| A few questions on how to write a host that might be doing a lot of
other stuff at the same time as csound runs:
When I register a callback with csoundSetYieldCallback() and I am
performing csound with csoundPerformKsmps(), I gather the callback
function I register gets called when csound is done an audio pass and
there is left over cpu time.
Does this get called after an audio buffers worth or after a ksmp worth?
Does this get called even if there is no left over cpu time? Ie
absolutely every kpass?
What happens if the callback function does something long, can it starve
csound or does it get automatically pre-empted? Would it be possible to
simulate such a thing or implement that?

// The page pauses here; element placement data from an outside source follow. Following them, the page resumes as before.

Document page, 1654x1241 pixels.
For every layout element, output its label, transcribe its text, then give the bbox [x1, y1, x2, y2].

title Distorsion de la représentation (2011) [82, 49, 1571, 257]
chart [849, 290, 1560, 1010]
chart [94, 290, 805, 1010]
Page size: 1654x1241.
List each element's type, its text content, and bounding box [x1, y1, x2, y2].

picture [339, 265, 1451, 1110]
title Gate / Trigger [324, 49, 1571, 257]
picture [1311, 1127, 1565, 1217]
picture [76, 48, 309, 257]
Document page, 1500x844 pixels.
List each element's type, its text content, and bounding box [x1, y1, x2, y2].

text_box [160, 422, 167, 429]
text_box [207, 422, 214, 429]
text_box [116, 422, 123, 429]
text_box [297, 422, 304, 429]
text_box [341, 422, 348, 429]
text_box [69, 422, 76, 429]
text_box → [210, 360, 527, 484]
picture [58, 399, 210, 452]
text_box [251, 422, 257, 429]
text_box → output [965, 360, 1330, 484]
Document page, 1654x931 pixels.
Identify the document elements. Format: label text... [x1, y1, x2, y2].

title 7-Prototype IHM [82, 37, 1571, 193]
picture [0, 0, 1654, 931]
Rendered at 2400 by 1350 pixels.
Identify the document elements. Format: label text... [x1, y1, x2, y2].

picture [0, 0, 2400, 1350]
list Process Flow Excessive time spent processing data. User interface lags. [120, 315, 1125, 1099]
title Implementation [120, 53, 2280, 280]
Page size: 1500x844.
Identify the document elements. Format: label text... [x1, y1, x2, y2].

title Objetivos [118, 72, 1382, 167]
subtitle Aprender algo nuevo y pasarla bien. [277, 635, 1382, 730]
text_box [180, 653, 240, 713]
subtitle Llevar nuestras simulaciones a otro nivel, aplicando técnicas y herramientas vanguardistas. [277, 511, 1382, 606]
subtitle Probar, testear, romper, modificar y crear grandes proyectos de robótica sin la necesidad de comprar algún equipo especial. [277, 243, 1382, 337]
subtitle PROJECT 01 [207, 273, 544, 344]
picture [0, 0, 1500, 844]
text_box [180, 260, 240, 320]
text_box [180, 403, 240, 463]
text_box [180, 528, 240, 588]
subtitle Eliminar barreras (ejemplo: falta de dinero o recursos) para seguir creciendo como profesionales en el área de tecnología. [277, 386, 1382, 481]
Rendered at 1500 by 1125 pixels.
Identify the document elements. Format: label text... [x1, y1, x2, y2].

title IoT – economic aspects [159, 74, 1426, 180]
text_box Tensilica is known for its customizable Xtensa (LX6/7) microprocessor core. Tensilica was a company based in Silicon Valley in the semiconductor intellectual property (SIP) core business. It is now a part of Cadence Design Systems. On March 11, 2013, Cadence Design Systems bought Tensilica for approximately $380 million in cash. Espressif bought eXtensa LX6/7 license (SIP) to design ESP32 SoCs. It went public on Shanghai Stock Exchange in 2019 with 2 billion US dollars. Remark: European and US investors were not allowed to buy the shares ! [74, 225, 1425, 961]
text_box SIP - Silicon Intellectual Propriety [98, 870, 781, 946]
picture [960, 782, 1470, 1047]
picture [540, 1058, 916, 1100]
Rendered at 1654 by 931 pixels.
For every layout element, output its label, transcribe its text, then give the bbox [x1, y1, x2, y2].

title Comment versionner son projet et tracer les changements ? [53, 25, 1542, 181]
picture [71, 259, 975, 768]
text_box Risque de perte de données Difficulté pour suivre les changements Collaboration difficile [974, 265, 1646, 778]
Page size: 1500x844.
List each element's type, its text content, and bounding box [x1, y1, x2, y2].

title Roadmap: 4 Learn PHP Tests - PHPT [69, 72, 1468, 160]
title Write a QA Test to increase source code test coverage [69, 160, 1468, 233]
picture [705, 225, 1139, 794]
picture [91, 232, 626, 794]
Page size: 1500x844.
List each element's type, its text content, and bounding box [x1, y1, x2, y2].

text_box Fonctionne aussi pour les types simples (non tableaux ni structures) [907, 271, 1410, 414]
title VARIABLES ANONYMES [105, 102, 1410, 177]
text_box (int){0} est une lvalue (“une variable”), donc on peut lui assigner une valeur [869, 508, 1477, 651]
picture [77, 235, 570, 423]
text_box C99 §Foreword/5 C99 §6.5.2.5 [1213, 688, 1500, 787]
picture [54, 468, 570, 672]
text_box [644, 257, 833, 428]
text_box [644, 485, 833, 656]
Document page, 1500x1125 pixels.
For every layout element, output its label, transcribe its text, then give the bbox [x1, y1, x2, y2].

Is it smart to spawn a new low
priority thread from the callback to do long things that should not
interfere with the csound thread? ( ie disk i/o )
What if the callback is short, but I want it to continue executing until
csound needs the cpu back? Ie getting messages off an input queue and
dealing with them. Does the callback get called repeatedly when csound
is done it's pass or just once? What would be the smart way of having
the callback continually process input messages until csound needs time
again? I could have a loop, but then it needs to give time back to
csound correct?
Also, if using csoundPerformKsmps() what would happen if I do a lot of
other stuff in that thread after the call, will I starve csound if
csound is running close to max, but be ok if there is cpu headroom?